### ACTIVITY
In how many lines of the records below does the word "edwardsgparham" appear? Reply with the number only.

** TASK MATERIAL follows **

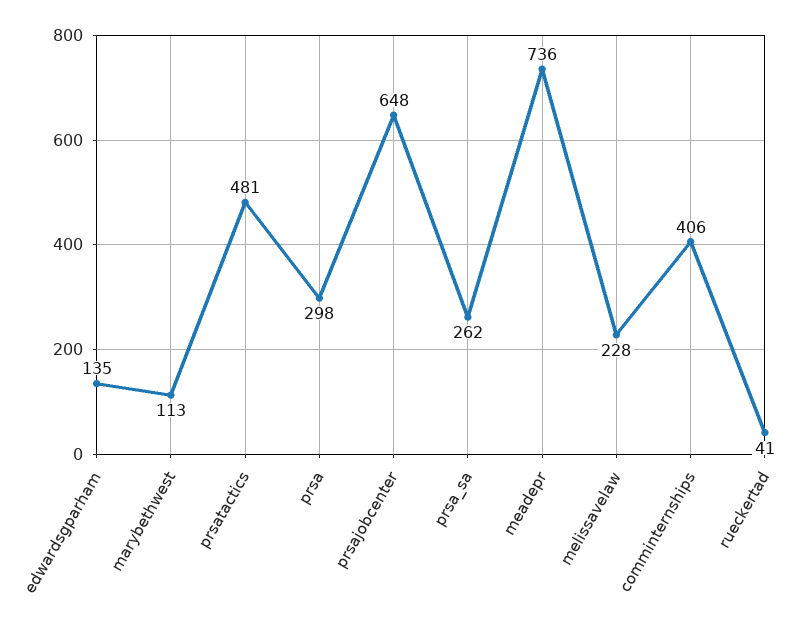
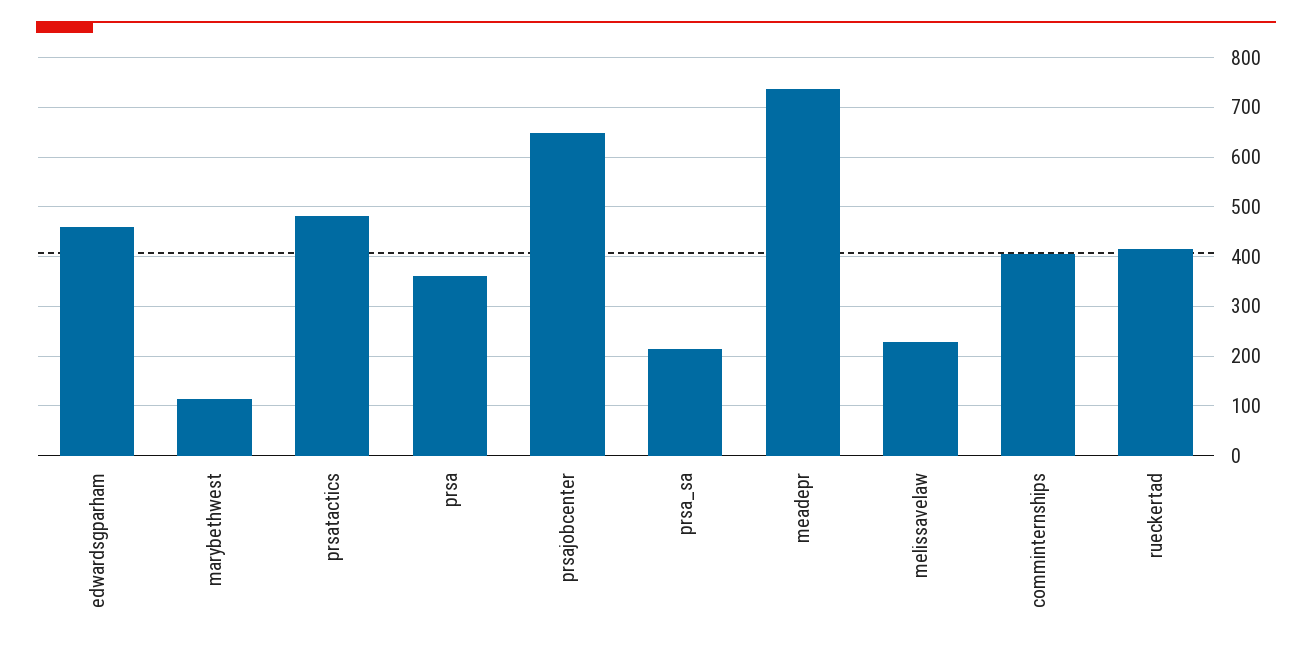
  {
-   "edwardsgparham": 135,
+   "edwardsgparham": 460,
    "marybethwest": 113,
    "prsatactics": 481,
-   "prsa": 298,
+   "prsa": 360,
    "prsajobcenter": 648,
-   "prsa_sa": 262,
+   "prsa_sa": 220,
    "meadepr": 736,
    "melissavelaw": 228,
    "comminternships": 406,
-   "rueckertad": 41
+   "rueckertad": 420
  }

** End of TASK MATERIAL **
** TASK MATERIAL follows **

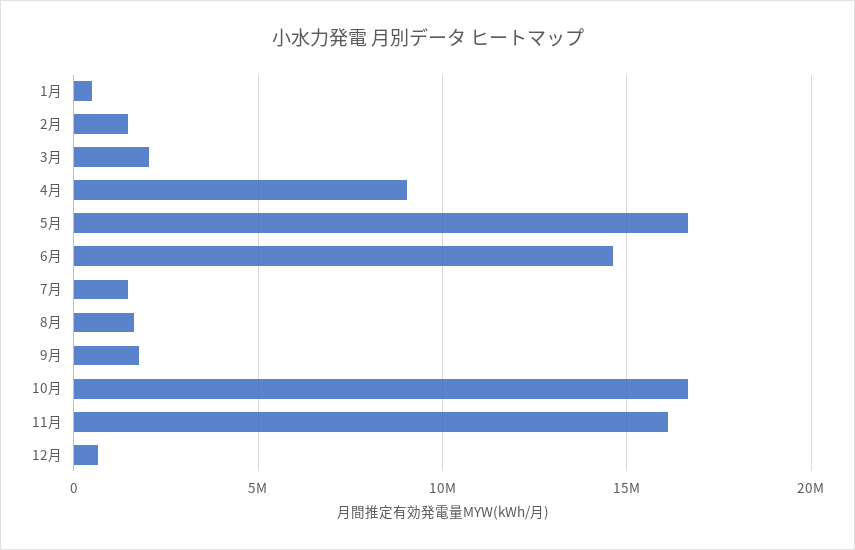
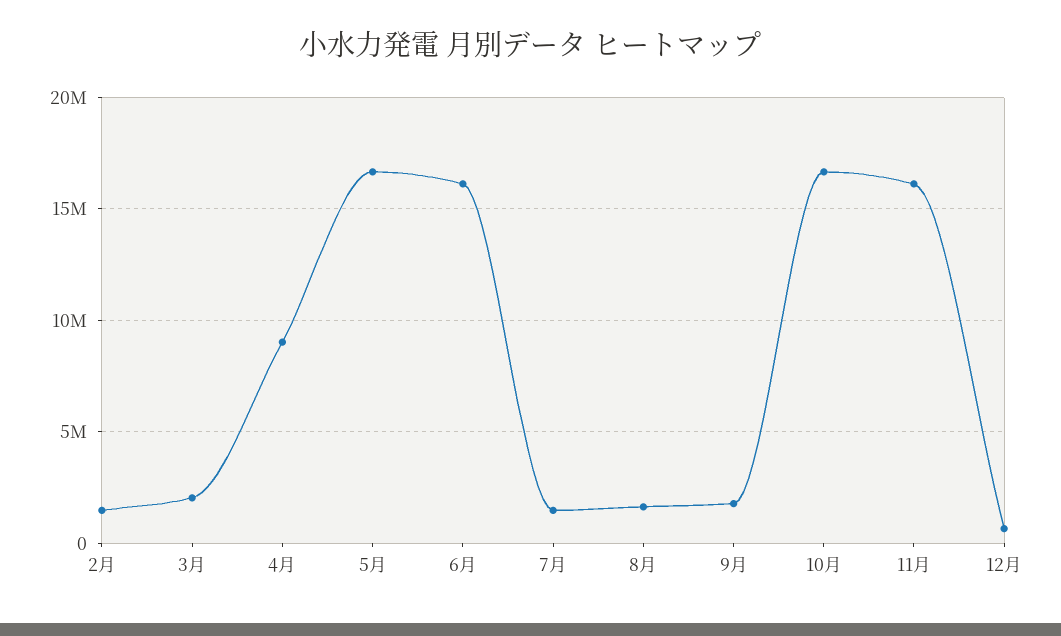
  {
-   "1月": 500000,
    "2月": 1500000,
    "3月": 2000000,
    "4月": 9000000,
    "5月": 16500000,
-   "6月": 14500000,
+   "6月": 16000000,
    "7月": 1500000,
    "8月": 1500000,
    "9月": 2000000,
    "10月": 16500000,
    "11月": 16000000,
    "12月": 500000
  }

** End of TASK MATERIAL **
** TASK MATERIAL follows **

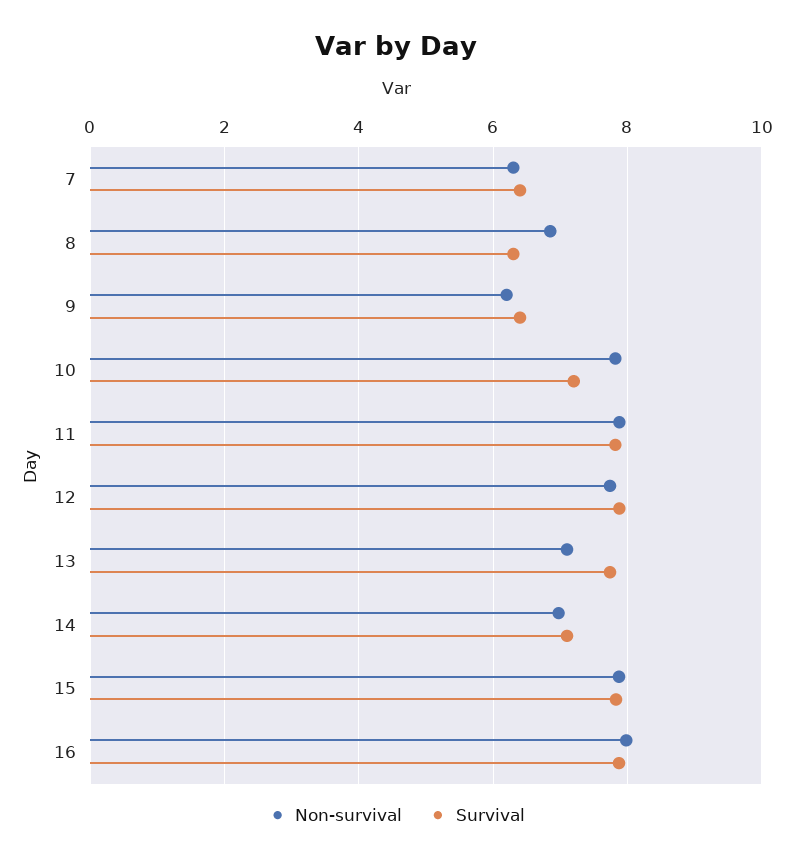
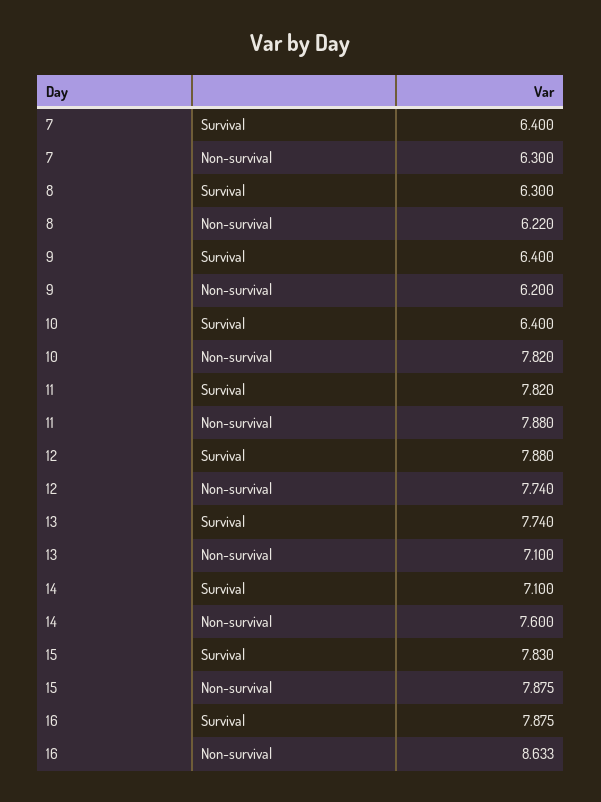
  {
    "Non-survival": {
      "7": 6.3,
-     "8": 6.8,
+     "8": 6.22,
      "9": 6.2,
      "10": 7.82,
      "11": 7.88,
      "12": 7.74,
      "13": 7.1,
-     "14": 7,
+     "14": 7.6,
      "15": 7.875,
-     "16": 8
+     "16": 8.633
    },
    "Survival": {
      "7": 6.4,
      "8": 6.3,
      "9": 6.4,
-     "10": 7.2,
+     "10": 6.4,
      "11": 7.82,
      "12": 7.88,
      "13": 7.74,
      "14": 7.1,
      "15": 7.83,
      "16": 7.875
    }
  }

** End of TASK MATERIAL **

### REPLY TO THE EXERCISE
2